→ **Assigned task**: Put every line of text from the records below into a numbered list, skipping blank lines and omitting the pictures.
Top of Records provided
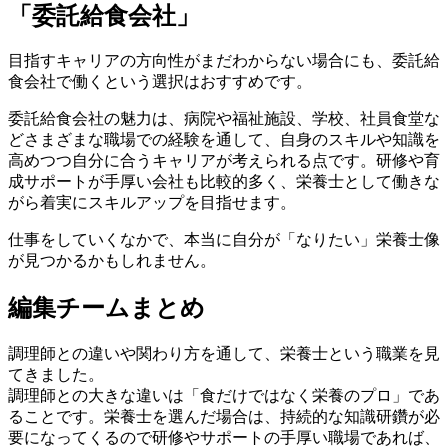
「委託給食会社」
目指すキャリアの方向性がまだわからない場合にも、委託給
食会社で働くという選択はおすすめです。
委託給食会社の魅力は、病院や福祉施設、学校、社員食堂な
ど
さまざまな職場での経験を通して
、自身のスキルや知識を
高めつつ自分に合うキャリアが考えられる点です。
研修や育
成サポートが手厚い会社も比較的多く
、栄養士として働きな
がら着実にスキルアップを目指せます。
仕事をしていくなかで、本当に自分が「なりたい」栄養士像
が見つかるかもしれません。
編集チームまとめ
調理師との違いや関わり方を通して、栄養士という職業を見
てきました。
調理師との大きな違いは「食だけではなく栄養のプロ」であ
ることです。栄養士を選んだ場合は、持続的な知識研鑽が必
要になってくるので研修やサポートの手厚い職場であれば、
Bottom of Records provided
→ **Solution**:
1. 「委託給食会社」
2. 目指すキャリアの方向性がまだわからない場合にも、委託給
3. 食会社で働くという選択はおすすめです。
4. 委託給食会社の魅力は、病院や福祉施設、学校、社員食堂な
5. ど
6. さまざまな職場での経験を通して
7. 、自身のスキルや知識を
8. 高めつつ自分に合うキャリアが考えられる点です。
9. 研修や育
10. 成サポートが手厚い会社も比較的多く
11. 、栄養士として働きな
12. がら着実にスキルアップを目指せます。
13. 仕事をしていくなかで、本当に自分が「なりたい」栄養士像
14. が見つかるかもしれません。
15. 編集チームまとめ
16. 調理師との違いや関わり方を通して、栄養士という職業を見
17. てきました。
18. 調理師との大きな違いは「食だけではなく栄養のプロ」であ
19. ることです。栄養士を選んだ場合は、持続的な知識研鑽が必
20. 要になってくるので研修やサポートの手厚い職場であれば、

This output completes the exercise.